(Beginning of Provided text)
Semiconfluent (60–70%) monolayers were washed with PBS and fixed with 2% paraformaldehyde in PBS. After fixation, cells were rinsed three times with PBS, and non-specific sites were blocked for 1 h in 2% BSA. Cells were incubated with anti-HSP27 (1:200 in 2% BSA) for 1 h at 4°C. The primary antibody was recognized by Alexa 488-conjugated secondary antibody. Finally, the stained cells were analyzed with a confocal laser scanning microscope.

MitoTracker Red staining

Coverslips with adherent cells were stained with MitoTracker Red, which was prepared in dimethyl sulfoxide and then added to the cell culture medium at a final concentration of 1 µmol/l. After 15- to 30-min incubation at 37°C, the cells were washed with PBS and fixed with methanol at −20°C for 30 min. Finally, the coverslips were analyzed by confocal microscopy as described before. Images were collected using a digital camera

Confocal microscopy

The samples used for confocal microscopy were processed as described above, and confocal scanning laser microscopy was performed with a Leica TCS SP2 AOBS microscope, using a ×63 objective. The specificity of the labeling techniques was proven by the absence of labeling when the primary or the secondary antibodies were omitted.

Transfection of short interfering RNA

Transfection was performed with a culture cellular density reaching 40–60% confluence with HSP27 siRNA according to the manufacturer’s (NEB) instructions. Briefly, TransPass R2 transfection reagent was mixed with HSP27 siRNAs. The mix was maintained 20 min at room temperature. The C2C12 cells were incubated with the transfection mixture for 24 and 48 h at room temperature. To estimate the transfection efficiency of siRNA, 10–30 pmol of fluorescein-siRNA was used following NEB's protocol. Cells were then visualized in a conventional fluorescence microscope. To evaluate the effective silencing of HSP27, total protein lysates from cells transfected with HSP27 siRNA or TransPass R2 reagent alone (controls) were tested for HSP27 expression by Western blot analysis as described above using anti-HSP27 monoclonal antibody. The specificity of the siRNA probe was also checked by immunoblotting with anti-HSP90 monoclonal antibody.

Reverse transcription polymerase chain reaction

Semiconfluent cells in 75-cm2 culture flasks were rinsed once with 1× PBS (pH 7.4) and then harvested by scraping using Trizol Reagent, for total RNA isolation, according to manufacturer's instructions. The RNA pellet was air-dried for 5 min and subsequently dissolved in 50 μl of deionized water. The concentration and purity of the RNA preparation were determined by measuring the absorbance of RNA at 260 and 280 nm. The RNA integrity was analyzed on a 1% native agarose gel in 1× TBE buffer. cDNA was prepared with AMV reverse transcriptase using random primer hexamers. The reaction was performed in a total volume of 20 μl containing 5 μg of total RNA, according to manufacturer's instructions. The reaction mixture was incubated at 42°C for 1 h.
(End of Provided text)
* Task list:
(A) Do these statements agree with the methods text? Answer yes or no for each, and quote the words that decide it. (i) Cells were incubated with anti-HSP27 for 1 h at 4°C. (ii) Confocal scanning laser microscopy was performed using a ×40 objective. (iii) The RNA pellet was dissolved in 50 μl of deionized water.
(B) In the methods text, what was mixed with the HSP27 siRNAs?
(C) Write out the stretch of the methods text from "Reverse transcription polymerase" through "42°C for 1 h.", swapping "deionized water" for "nuclease-free water".
The rows come from a separate source, not from the methods text.
(Beginning of Material supplied)
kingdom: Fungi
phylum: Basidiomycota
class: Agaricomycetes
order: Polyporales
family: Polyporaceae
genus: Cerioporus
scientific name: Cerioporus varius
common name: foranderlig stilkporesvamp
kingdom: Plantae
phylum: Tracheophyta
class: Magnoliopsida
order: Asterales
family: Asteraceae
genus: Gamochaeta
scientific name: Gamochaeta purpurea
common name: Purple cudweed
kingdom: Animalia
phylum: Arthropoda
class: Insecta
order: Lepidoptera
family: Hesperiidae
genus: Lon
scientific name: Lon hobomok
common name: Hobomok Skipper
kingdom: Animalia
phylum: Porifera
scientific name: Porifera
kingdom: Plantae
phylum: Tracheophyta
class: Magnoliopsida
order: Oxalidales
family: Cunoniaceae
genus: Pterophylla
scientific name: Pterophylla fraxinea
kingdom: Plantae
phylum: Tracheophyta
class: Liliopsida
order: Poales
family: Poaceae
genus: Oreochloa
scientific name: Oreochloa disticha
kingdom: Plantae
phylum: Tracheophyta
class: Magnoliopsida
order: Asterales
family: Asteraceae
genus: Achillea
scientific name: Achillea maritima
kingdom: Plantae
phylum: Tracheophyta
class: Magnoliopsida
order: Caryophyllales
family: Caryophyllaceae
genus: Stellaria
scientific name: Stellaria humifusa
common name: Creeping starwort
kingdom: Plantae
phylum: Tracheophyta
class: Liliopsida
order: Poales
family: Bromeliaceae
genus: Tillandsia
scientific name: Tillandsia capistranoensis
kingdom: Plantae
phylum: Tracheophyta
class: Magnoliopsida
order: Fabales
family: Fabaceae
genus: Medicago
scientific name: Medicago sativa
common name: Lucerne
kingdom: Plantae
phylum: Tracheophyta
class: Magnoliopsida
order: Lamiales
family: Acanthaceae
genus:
(End of Material supplied)
* Answers for this exercise:
(A)
(i) Yes: "Cells were incubated with anti-HSP27 (1:200 in 2% BSA) for 1 h at 4°C."
(ii) No: "using a ×63 objective"
(iii) Yes: "subsequently dissolved in 50 μl of deionized water"

(B) TransPass R2 transfection reagent.

(C)
Reverse transcription polymerase chain reaction

Semiconfluent cells in 75-cm2 culture flasks were rinsed once with 1× PBS (pH 7.4) and then harvested by scraping using Trizol Reagent, for total RNA isolation, according to manufacturer's instructions. The RNA pellet was air-dried for 5 min and subsequently dissolved in 50 μl of nuclease-free water. The concentration and purity of the RNA preparation were determined by measuring the absorbance of RNA at 260 and 280 nm. The RNA integrity was analyzed on a 1% native agarose gel in 1× TBE buffer. cDNA was prepared with AMV reverse transcriptase using random primer hexamers. The reaction was performed in a total volume of 20 μl containing 5 μg of total RNA, according to manufacturer's instructions. The reaction mixture was incubated at 42°C for 1 h.